Quadratic functions are mathematical expressions where the highest degree of the variable is two. These functions take the form \(f(x) = ax^2 + bx + c\), where \(a\), \(b\), and \(c\) are constants. The graph of a quadratic function is a curve called a parabola. Parabolas can open upwards or downwards depending on the sign of \(a\). When \(a > 0\), the parabola opens upwards, creating a U-shape. Conversely, when \(a < 0\), it opens downwards.

• The vertex of the parabola is the highest or lowest point on the graph, depending on its orientation.
• Quadratics often have one or two x-intercepts, which are the points where the graph crosses the x-axis.
• The y-intercept is the value of the function when \(x = 0\).

In the given problem, the quadratic function is \(f(x) = x^2 + 3x\). Here, the coefficients are \(a=1\), \(b=3\), and \(c=0\), so the parabola opens upwards, and its vertex can be found at \(x = -\frac{b}{2a}\). In function composition, understanding the graph can help visualize how changes in \(x\) affect \(f(x)\).

Rational functions are ratios of two polynomials, expressed as \(R(x) = \frac{P(x)}{Q(x)}\), where \(P(x)\) and \(Q(x)\) are polynomial expressions and \(Q(x) e 0\). They are defined everywhere except where the denominator \(Q(x)\) equals zero, as this causes division by zero, making the function undefined at those points.

• Asymptotes are important features of rational functions, often appearing as vertical, horizontal, or oblique lines.
• Vertical asymptotes occur at the x-values where the denominator is zero.
• Horizontal or slant asymptotes are determined by the degrees of the polynomials in the numerator and denominator.

In our example, \(g(x) = 2x - 1\) is the linear denominator of the rational function \(\frac{f(x)}{g(x)}\). Evaluating \(g(x)\) when \(x = \frac{1}{2}\) gives zero, which demonstrates a key aspect of rational functions: the need to check the denominator to avoid undefined expressions.

Undefined expressions are terms in mathematical functions that do not have a finite value due to issues such as division by zero. In the context of rational functions, we avoid undefined expressions by ensuring the denominator does not equal zero.

• When a denominator is zero, the rational function becomes undefined at that specific point. This results in a vertical asymptote.
• An expression like \(\frac{a}{0}\) is deemed undefined because it doesn't produce a meaningful or real number. Mathematical operations with undefined values are not possible.

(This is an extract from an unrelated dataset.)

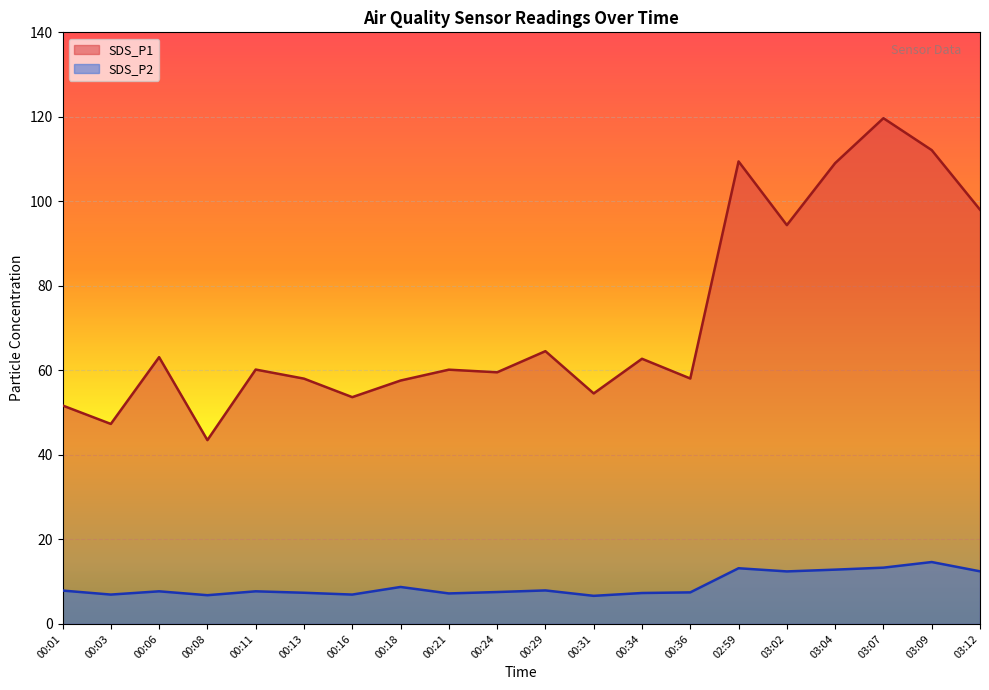

How many interior local valleys does the SDS_P2 series have?

6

In the problem we explored, \(\frac{f}{g}(\frac{1}{2})\) is undefined since \(g(\frac{1}{2}) = 0\). Whenever evaluating rational functions, particularly during composition, always ascertain that the denominator remains non-zero. This precaution helps avoid incorrect conclusions and highlights the importance of recognizing limitations within function domains.